Luiz Inácio Lula da Silva, empossado ontem, poderá ser o último presidente da República reeleito para o cargo em um período subseqüente ao do primeiro mandato. Na Câmara, tramitam quatro propostas de emenda à Constituição (PECs) com o objetivo de acabar com a reeleição para presidente, governadores e prefeitos. No Senado, há três textos semelhantes prontos para votação em plenário. Algumas dessas propostas também aumentam o período de mandato dos chefes do Executivo de quatro para cinco anos.
A reeleição passou a ser permitida depois que uma emenda constitucional foi aprovada e promulgada em 1997. No ano seguinte, o presidente Fernando Henrique Cardoso (PSDB) foi reeleito.
Um levantamento feito pela consultora Manuella da Silva Nonô, da Consultoria Legislativa da Câmara, demonstra que, em 1998, 21 governadores (de 27) tentaram a reeleição e 14 conseguiram (66,6%).

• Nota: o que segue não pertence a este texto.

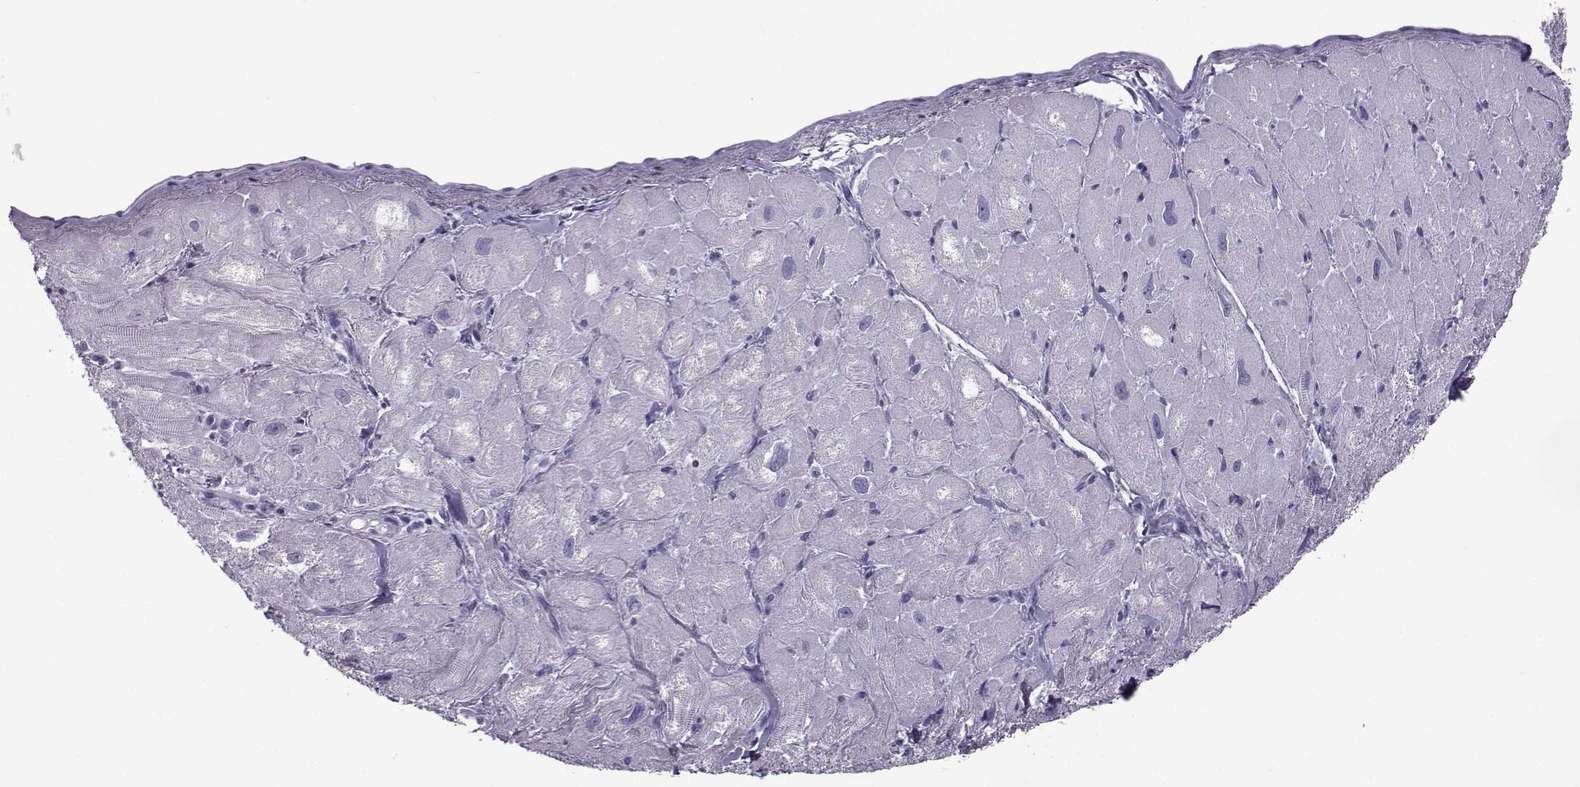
{"staining": {"intensity": "negative", "quantity": "none", "location": "none"}, "tissue": "heart muscle", "cell_type": "Cardiomyocytes", "image_type": "normal", "snomed": [{"axis": "morphology", "description": "Normal tissue, NOS"}, {"axis": "topography", "description": "Heart"}], "caption": "Protein analysis of benign heart muscle demonstrates no significant expression in cardiomyocytes. (IHC, brightfield microscopy, high magnification).", "gene": "OIP5", "patient": {"sex": "male", "age": 60}}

Em 2002, 14 lançaram candidaturas e 10 (71,4%) deles prolongaram seus mandatos. No ano passado, 19 se candidataram à reeleição e 14 (73,7%) venceram a disputa.
No caso das prefeituras, 23 prefeitos de capitais (entre 26, uma vez que Brasília não elege prefeito) tentaram um segundo mandato em 2000, e 16 (69,5%) seguiram no poder. Em 2004, dos 11 prefeitos concorrentes a mais quatro anos de mandato, oito obtiveram êxito (72,7% do total).
PECs em tramitação
Entre os textos que estão na Câmara, o mais recente é a PEC 520/06, do deputado Renildo Calheiros (PCdoB-PE). Essa proposta se restringe ao fim da reeleição, que, segundo o deputado, ?é um desserviço à democracia brasileira, pois impede a dinâmica do processo político e inibe a renovação?. De acordo com Renildo, a proposta deverá ser votada no primeiro semestre do ano que vem, no âmbito das discussões em torno da reforma política.
Ele considera que a experiência brasileira já comprovou pelo menos dois problemas recorrentes nas reeleições de mandatos do Executivo. O primeiro seria o ?desvio de foco? verificado a partir do terceiro ano de governo, do ?plano político-administrativo para o eixo político-eleitoral?. O deputado pernambucano também acusa o exercício do segundo mandato de provocar um ?desgaste prematuro?, nocivo à democracia representativa.
Outro deputado que apresentou proposta para acabar com a reeleição foi Geddel Vieira Lima (PMDB-BA), autor da PEC 249/04. Na avaliação dele, o índice de candidatos que conseguem se reeleger ?deixa claro que o eleitorado fica muito preso ao titular do cargo?, e ?as eleições ainda são muito conduzidas com forte participação do poder público na influência sobre o voto?.
Formas de controle
O cientista político João Augusto de Castro Neves, do Instituto Brasileiro de Estudos Políticos (Ibep), vê uma dose de casuísmo na discussão do tema. Ele admite que os candidatos que disputam a reeleição têm vantagem sobre os demais, mas considera que há outros modos de controlar abusos econômicos sem acabar com a possibilidade de reeleição.
?A desincompatibilização do cargo e o aumento no rigor da fiscalização seriam mais interessantes, porque a reeleição ainda não foi devidamente testada no Brasil?, declara. De acordo com Neves, alguns partidos usam a ?bandeira do fim da reeleição? para amenizar as disputas internas, pois um pré-candidato derrotado nas prévias partidárias não precisaria esperar oito anos para almejar o cargo novamente.
Paulo Kramer, professor do Instituto de Ciência Política da Universidade de Brasília (UnB), concorda com a hipótese de acomodação partidária, defende a reeleição com desincompatibilização e percebe um dado cultural nos problemas relacionados aos eventuais abusos cometidos nas disputas. ?No nosso sistema, o grupo que chega ao poder se sente como se fosse o proprietário dos recursos políticos, e é isso que leva aos abusos. O poder se sente, em grande medida, inatingível pelas punições da lei?, afirma.